Benjamin Brophy is a student at Michigan State University currently completing his research at Boise State University under Dr. Lee Liberty.
This past weekend I took a trip to Salt Lake City to collect seismic data. I had never been to Salt Lake City so when we arrived Thursday afternoon I enjoyed grabbing a sopa from a roadside taco stand and seeing their awesome library, which had its own beehive and an awesome rooftop view!
This summer I am working with Lee Liberty of CGISS at Boise State University. The purpose of surveying Salt Lake City is to image the subsurface and identify the location and extent of the Wasatch Fault which passes right through downtown Salt Lake City. Identifying this fault will be able to help update building codes and assess earthquake hazards in Salt Lake. The fault produces provides a large earthquake about every 300 years and it is overdue!
To complete our survey we needed a van, a trailer with a 500 lb hammer, and a long streamer of geophones. Geophones are incredibly sensitive seismic instruments which apparently turn seismologists into psychics - I have been fascinated the last few weeks seeing people staring at geophone readings on a computer saying "Oh, a car just drove by." or "There must be a train going by about a mile from here." or "Stop walking by the geophones!" or "Look, this reading is from an earthquake in Japan." or "Somebody just did a triple somersault and then a cannonball into a pool in the Mediterranean Sea.". Our streamer is a 60 meter firehose which contains horizontal and vertical geophones every 1.25 m, as well as a lot of (heavy) cables to transmit the geophone reading back to our headquarters - the van. The van drives 2 meters at a time, dragging the trailer and firehose, and then stops to drop the hammer. A mechanism on the trailer pulls the hammer vertical against a thick rubber band until it releases and clangs into the ground with an enormous amount of noise - which is amplified by a steel plate placed underneath to protect the street. The geophones record the echos of the waves produced as they reflect and refract in the Earth's crust.
Here's a closer look at the geophones - the red one detects vertical motion while the orange one detects horzontal motion.
To get long straight profiles on relatively homogenous terrain, we drove up and down the streets of SLC making out hammer shots.
I had a few different jobs. One was the hammer operator. It seemed simple but took a bit to get into the rhythm of lifting and drop the hammer quickly enough that we can keep moving, but with a few seconds of space to the sensors reset once the van breaks. When operating the hammer I just had to help the van driver make sure they stopped at 2 meters ahead of the last shot. I got to wear earmuffs for this job because, once again, the shots are loud! The job I spent the most time on was manning the streamer - since the streets aren't quite level, it was necessary to lug the firehose back to the center of the street every few shots. And the sweet life is driving the tail vehicle - this job is the drive another truck behind the end of the firehose, listen to the radio, and eat whatever snacks I happened to bring with me... you know, for safety.

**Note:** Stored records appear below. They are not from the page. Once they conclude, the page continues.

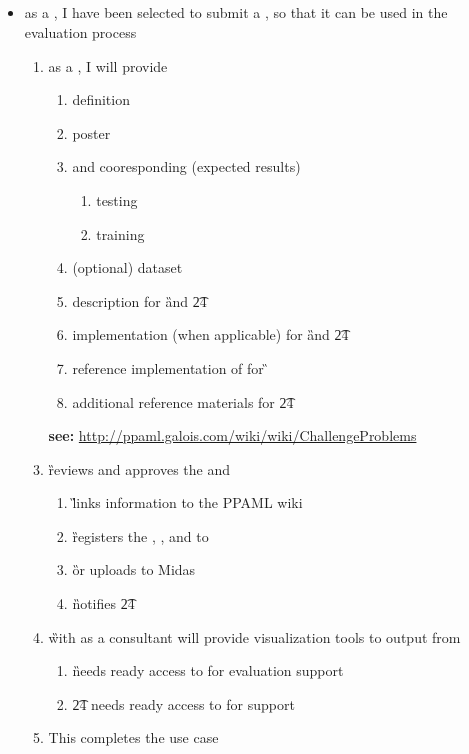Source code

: \documentclass[8pt,letterpaper]{article} %
\newenvironment{slimlist}{
  \begin{itemize}
    \setlength{\topsep}{0pt}
    \setlength{\itemsep}{1pt}
    \setlength{\parsep}{0pt}
    \setlength{\parskip}{0pt}
}{\end{itemize}}
\newenvironment{mitemize}[1]{
  \subsection*{#1}
  \begin{slimlist}
}{
\end{slimlist}
\vspace{1em}
\pagebreak
}
\begin{document}
\begin{mitemize}{\de}
\item as a \de, I have been selected to submit a \cp, so that it can be used in the evaluation process
  \begin{enumerate}
    
  \item as a \de, I will provide 
    \begin{enumerate}
    \item \cp definition
    \item \cp poster 
    \item \ds and cooresponding \gs (expected results)
      \begin{enumerate}
      \item testing
      \item training
      \end{enumerate}
    \item (optional) dataset  \gen
    \item \tev description for \G and \t24
    \item \tev implementation (when applicable) for \G and \t24
    \item reference implementation of \sol for \G
    \item additional reference materials for \t24 
    \end{enumerate}
  \item[{\bf see:}] \url{http://ppaml.galois.com/wiki/wiki/ChallengeProblems}
  \item \G reviews and approves the \cp and 
    \begin{enumerate}
    \item \G links \cp information to the PPAML wiki
    \item \G registers the \ds, \cp, and \tev to \ptk
    \item \G or \de uploads \ds to Midas
    \item \G notifies \t24
    \end{enumerate}
  \item \G with \de as a consultant will provide visualization tools to \rep output from 
    \begin{enumerate}
    \item \G needs ready access to \de for evaluation support
    \item \t24 needs ready access to \de for \cp support
    \end{enumerate}
  \item This completes the use case
  \end{enumerate}
\end{mitemize}
\end{document}
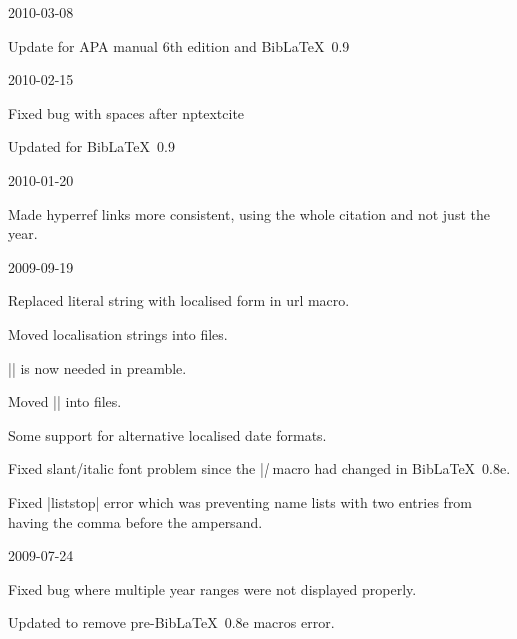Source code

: \documentclass{ltxdockit}
\begin{document}
\begin{changelog}
\begin{release}{0.9}{2010-03-08}
\item Update for APA manual 6th edition and Bib\LaTeX\ 0.9
\end{release}

\begin{release}{0.8}{2010-02-15}
\item Fixed bug with spaces after nptextcite
\item Updated for Bib\LaTeX\ 0.9
\end{release}

\begin{release}{0.7}{2010-01-20}
\item Made hyperref links more consistent, using the whole citation and not
  just the year.
\end{release}


\begin{release}{0.5}{2009-09-19}
\item Replaced literal string with localised form in url macro.
\item Moved localisation strings into  files.
\item |\DeclareLanguageMapping| is now needed in preamble.
\item Moved |\DeclareBibliographyExtras| into  files.
\item Some support for alternative localised date formats.
\item Fixed slant/italic font problem since the |\mkbibemph| macro had
  changed in Bib\LaTeX\ 0.8e.
\item Fixed |liststop| error which was preventing name lists with two
  entries from having the comma before the ampersand.
\end{release}

\begin{release}{0.4}{2009-07-24}
\item Fixed bug where multiple year ranges were not displayed properly.
\item Updated to remove pre-Bib\LaTeX\ 0.8e macros error.
\end{release}


\end{changelog}
\end{document}
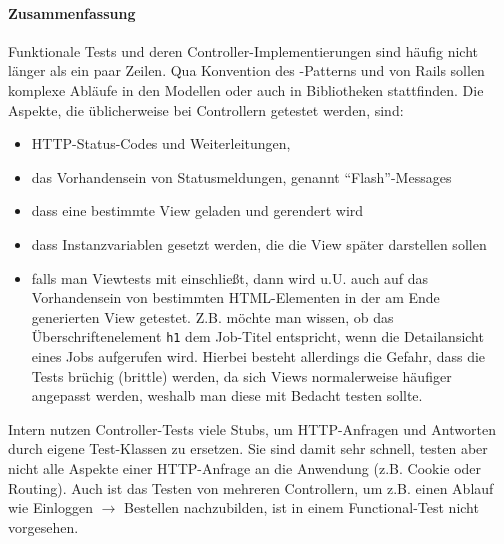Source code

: \paragraph{Zusammenfassung}
Funktionale Tests und deren Controller-Implementierungen sind häufig nicht länger als ein paar Zeilen. Qua Konvention des -Patterns und von Rails sollen komplexe Abläufe in den Modellen oder auch in Bibliotheken stattfinden.
Die Aspekte, die üblicherweise bei Controllern getestet werden, sind:
\begin{itemize}
 \item HTTP-Status-Codes und Weiterleitungen,
 \item das Vorhandensein von Statusmeldungen, genannt "`Flash"'-Messages
 \item dass eine bestimmte View geladen und gerendert wird
 \item dass Instanzvariablen gesetzt werden, die die View später darstellen sollen
 \item falls man Viewtests mit einschließt, dann wird u.U. auch auf das Vorhandensein von bestimmten HTML-Elementen in der am Ende generierten View getestet. Z.B. möchte man wissen, ob das Überschriftenelement \texttt{h1} dem Job-Titel entspricht, wenn die Detailansicht eines Jobs aufgerufen wird. Hierbei besteht allerdings die Gefahr, dass die Tests brüchig (brittle) werden, da sich Views normalerweise häufiger angepasst werden, weshalb man diese mit Bedacht testen sollte.
\end{itemize}

Intern nutzen Controller-Tests viele Stubs, um HTTP-Anfragen und Antworten durch eigene Test-Klassen zu ersetzen. Sie sind damit sehr schnell, testen aber nicht alle Aspekte einer HTTP-Anfrage an die Anwendung (z.B. Cookie oder Routing). Auch ist das Testen von mehreren Controllern, um z.B. einen Ablauf wie Einloggen $\to$ Bestellen nachzubilden, ist in einem Functional-Test nicht vorgesehen.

We started preparations at 4:00 am on Friday morning in what we believed would be a downtown, non-residential area... but when we started shooting at around 5:20 am it became clear that there were quite a few inhabitants on our first street. Most people came out just to check out what was going on, but a few residents were pretty furious that they had to experience 10 minutes of loud noise passing by their apartment. Some residents insisted there were no earthquakes in Utah! I felt like we were the mad scientists or skeptics in a disaster movie... Trust us! This is for your own good! We are protecting the city from catastrophe!
Friday, we toured many short residential streets in North SLC. I discovered that banging the noise of a hammer on asphalt is nothing compared to the cacophany produced from a shot on concrete. We went up a narrow concrete alley in which the hammer echo was deafening - but it was worth it when we got to the end I got the following awesome snapshot of us driving up to the Capitol. To celebrate a hard day of work, we went out for Ethiopian food, which was a brand new experience for me! We ordered a nice platter for four of spongy bread covered with all sorts of delicious concoctions of lentils and beans which I enjoyed eating with my bare hands.
On Saturday, we went about 5 km straight across 200 South escorted by police officers to help us through traffic lights. We started at 8:00 am due to the previous day's complaints. With the police around we had many curious people but no gripes! We ended the day approaching University of Utah, which you can see below. Sunday, we did about 5 km again down 700 South, ending at the cemetery at the end of the street. To be respectful, we did not clamor through the cemetery with all of our equipment. ...Until Monday morning. Then we wrapped up about 9:30 am on Monday and headed back to Boise!
Hello! I am enjoying my week at New Mexico Institute of Mining and Technology in Socorro! I am enjoying a crash course in geophysics, and enjoying my first forray into the desert. I saw a tumbleweed and a roadrunner for the first time! Saturday I will head to Boise State University to start my internship. This message will self-destruct in 12 seconds.